Source extract -
________________________
Students in all of Sun Prairie High School Agricultural Classes have participated in these projects; here are a few students who would like to share their experiences:

“For the past year, I have been working on an SAE where I started working at a local horse boarding stable. I then met the horse trainer there and started working under her. I gained experience cleaning tack, teaching riding lessons, grooming and saddling, and much more. I continue to spend about 12 hours a week there before or after school, even during the winter months.

I have made many new friends, both humans and horses! If I’m not feeding horses or cleaning stalls out there, I will spend most of my time working with horses or observing lessons.”

— Maddie Quint

“For my SAE I chose Starting an English and Western Tack Shop in the Madison Area. My SMART goals were I will research/buy/make tack patterns and write a journal entry. I will go to Fleet Farm in Deforest and buy sample hardware. I will take pictures of all the hardware and write a journal entry. I will make/assemble the tack, take photos of the tack and upload it to my journal, and write a journal entry about the process, what went well, what didn’t go well, etc. I will make a pricing chart to find out how to price my products and upload it to my journal.

I will post flyers at my riding stables/work and call local pet/farm shops to see if I can put my products in store. So far, I made a pair of Western dovetail spur straps with my dad in his workshop after researching and creating patterns.
________________________
Supplied material -

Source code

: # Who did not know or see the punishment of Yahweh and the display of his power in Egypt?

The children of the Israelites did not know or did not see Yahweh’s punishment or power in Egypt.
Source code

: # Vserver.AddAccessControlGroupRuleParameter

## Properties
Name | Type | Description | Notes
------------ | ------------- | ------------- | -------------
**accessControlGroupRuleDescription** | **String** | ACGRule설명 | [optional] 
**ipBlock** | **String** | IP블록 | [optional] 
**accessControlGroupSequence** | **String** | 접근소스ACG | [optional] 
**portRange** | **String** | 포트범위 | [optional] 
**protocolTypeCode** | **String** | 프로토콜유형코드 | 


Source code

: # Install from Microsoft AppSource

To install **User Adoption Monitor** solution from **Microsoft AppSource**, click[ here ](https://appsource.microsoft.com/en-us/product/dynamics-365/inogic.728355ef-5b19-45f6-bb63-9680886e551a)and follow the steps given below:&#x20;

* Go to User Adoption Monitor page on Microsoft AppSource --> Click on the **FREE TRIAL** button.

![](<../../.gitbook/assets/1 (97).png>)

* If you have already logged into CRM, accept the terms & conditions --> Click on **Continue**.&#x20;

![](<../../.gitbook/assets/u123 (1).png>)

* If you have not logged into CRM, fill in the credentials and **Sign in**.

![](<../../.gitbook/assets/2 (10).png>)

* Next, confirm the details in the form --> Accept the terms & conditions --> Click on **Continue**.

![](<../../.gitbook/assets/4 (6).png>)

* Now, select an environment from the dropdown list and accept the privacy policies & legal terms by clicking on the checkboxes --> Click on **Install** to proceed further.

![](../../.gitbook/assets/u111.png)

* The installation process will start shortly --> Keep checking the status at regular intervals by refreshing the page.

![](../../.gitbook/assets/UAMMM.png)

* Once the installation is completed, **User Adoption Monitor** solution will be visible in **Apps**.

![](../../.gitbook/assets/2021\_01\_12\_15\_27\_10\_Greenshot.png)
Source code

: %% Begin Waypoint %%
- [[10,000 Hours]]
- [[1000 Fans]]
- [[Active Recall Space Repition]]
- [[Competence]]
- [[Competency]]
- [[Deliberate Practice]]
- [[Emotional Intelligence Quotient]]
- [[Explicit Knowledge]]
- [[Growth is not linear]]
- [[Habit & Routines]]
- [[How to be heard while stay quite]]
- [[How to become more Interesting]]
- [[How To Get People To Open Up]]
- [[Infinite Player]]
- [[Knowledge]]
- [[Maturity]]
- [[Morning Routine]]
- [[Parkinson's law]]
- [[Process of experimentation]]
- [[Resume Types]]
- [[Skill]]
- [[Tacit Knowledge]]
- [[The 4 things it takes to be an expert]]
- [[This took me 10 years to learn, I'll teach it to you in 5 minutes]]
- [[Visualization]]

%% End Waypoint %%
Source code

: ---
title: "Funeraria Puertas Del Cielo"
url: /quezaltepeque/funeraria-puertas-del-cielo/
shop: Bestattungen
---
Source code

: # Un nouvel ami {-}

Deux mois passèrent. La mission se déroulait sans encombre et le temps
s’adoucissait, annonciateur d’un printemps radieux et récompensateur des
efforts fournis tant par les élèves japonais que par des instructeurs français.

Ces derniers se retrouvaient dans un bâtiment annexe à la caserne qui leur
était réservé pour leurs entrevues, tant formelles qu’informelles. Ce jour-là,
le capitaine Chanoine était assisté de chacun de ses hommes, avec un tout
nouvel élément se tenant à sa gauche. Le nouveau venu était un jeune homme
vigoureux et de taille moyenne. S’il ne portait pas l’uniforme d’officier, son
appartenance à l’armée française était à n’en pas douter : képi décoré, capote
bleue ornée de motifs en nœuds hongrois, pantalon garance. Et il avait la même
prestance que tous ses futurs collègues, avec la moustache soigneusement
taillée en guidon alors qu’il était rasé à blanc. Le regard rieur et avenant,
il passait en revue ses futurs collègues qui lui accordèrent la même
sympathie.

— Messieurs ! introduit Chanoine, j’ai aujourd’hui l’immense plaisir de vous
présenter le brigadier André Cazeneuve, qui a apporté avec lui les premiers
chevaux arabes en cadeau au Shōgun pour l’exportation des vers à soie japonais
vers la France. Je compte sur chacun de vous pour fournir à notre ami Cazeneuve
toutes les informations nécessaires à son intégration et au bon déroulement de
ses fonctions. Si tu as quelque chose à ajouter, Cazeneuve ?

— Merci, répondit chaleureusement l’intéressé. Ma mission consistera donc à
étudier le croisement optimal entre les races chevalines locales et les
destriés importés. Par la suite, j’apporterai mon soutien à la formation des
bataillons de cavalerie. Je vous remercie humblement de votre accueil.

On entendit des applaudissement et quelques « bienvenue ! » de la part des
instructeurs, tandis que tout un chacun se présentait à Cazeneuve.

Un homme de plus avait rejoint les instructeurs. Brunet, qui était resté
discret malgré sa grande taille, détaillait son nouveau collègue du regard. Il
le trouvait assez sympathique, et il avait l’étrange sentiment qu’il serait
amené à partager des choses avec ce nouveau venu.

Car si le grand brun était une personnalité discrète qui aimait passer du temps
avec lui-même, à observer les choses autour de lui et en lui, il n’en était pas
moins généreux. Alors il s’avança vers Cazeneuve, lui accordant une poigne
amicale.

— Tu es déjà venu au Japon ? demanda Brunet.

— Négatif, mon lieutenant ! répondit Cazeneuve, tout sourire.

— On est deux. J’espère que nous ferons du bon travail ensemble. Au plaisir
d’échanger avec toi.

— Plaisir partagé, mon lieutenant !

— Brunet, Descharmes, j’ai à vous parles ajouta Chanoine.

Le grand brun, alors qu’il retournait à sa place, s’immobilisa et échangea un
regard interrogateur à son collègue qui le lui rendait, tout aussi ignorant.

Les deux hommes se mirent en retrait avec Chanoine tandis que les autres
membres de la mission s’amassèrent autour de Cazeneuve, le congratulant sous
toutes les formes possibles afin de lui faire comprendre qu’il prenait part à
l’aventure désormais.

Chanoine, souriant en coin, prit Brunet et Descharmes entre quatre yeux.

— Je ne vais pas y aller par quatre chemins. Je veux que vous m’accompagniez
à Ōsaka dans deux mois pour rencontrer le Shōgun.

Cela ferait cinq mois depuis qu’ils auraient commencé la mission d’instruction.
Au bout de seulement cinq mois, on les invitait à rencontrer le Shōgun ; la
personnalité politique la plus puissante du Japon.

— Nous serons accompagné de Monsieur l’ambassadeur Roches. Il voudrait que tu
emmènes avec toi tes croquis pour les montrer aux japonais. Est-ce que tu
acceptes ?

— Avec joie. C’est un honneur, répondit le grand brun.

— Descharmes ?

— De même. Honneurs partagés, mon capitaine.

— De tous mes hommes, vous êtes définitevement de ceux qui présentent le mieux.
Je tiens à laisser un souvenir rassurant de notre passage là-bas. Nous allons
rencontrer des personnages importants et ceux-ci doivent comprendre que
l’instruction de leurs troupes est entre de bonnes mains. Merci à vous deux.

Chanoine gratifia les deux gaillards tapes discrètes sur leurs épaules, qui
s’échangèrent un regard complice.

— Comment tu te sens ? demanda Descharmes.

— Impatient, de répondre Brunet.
________________________
Work task 1 -
In the student SAE accounts, about how many hours a week does Maddie Quint spend at the horse boarding stable?
Work task 2 -
Using the student SAE accounts, explain what the tack shop plan's pricing chart and its calls to local pet and farm shops are meant to achieve.
Work task 3 -
Resume the student SAE accounts from the point where they stop.

Expected answer 1 -
About 12 hours a week, before or after school, even during the winter months.

Expected answer 2 -
The pricing chart is meant to show how to price the products, and it is then uploaded to the journal. The calls to local pet and farm shops are meant to find out whether the products can be put in those stores.

Expected answer 3 -
Some things I learned from my SAE were time management, resource management, and focus.”

-- Celeste Hayes

“For my SAE project I decided to train two chickens (a hen named Gucci and a rooster named Vlad) to complete two different challenges after I realized the chickens tired quickly during training.

I started completely from scratch by researching chicken training. I chose to train my chickens with a device used for dogs called a “clicker.” to give them a basic foundation of right and not so right.

I worked with each chicken for 5 minutes, twice a day and about a month later I got Gucci to pick the correct puzzle piece (shape of a chicken) out of a puzzle and trained Vlad to jump on my arm.

The most important thing I have learned is that I can apply training with one species to many other species by helping them understand what I am trying to teach them.”